What to do =>
Below this sentence is a listing; return exactly its lines from the one with "Please briefly describe" to the one with "Was delivery vaginal?", both kept, and nothing more.

# # # # #

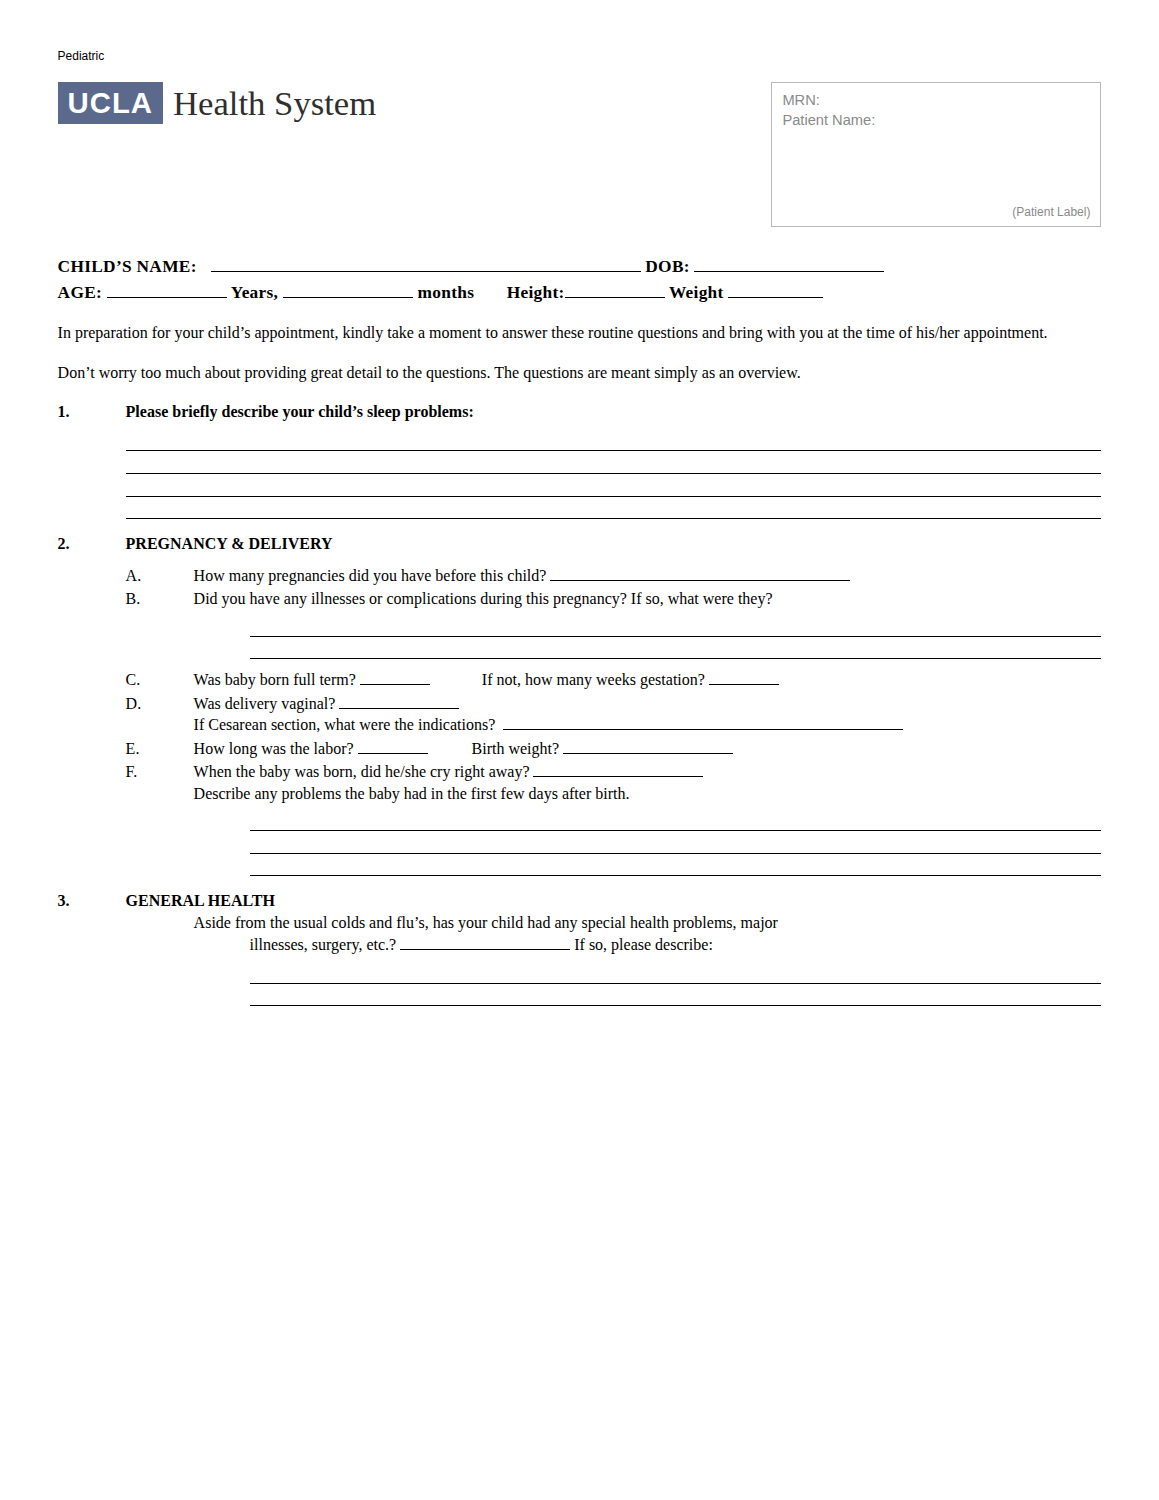Pediatric
UCLA Health System
MRN:
Patient Name: (Patient Label)
CHILD’S NAME: DOB:
AGE: Years, months Height: Weight
In preparation for your child’s appointment, kindly take a moment to answer these routine questions and bring with you at the time of his/her appointment.
Don’t worry too much about providing great detail to the questions. The questions are meant simply as an overview.
Please briefly describe your child’s sleep problems:
PREGNANCY & DELIVERY
How many pregnancies did you have before this child?
Did you have any illnesses or complications during this pregnancy? If so, what were they?
Was baby born full term? If not, how many weeks gestation?
Was delivery vaginal?
If Cesarean section, what were the indications?
How long was the labor? Birth weight?
When the baby was born, did he/she cry right away?
Describe any problems the baby had in the first few days after birth.
GENERAL HEALTH
Aside from the usual colds and flu’s, has your child had any special health problems, major
illnesses, surgery, etc.? If so, please describe:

# # # # #

Finished task =>
Please briefly describe your child’s sleep problems:
PREGNANCY & DELIVERY
How many pregnancies did you have before this child?
Did you have any illnesses or complications during this pregnancy? If so, what were they?
Was baby born full term? If not, how many weeks gestation?
Was delivery vaginal?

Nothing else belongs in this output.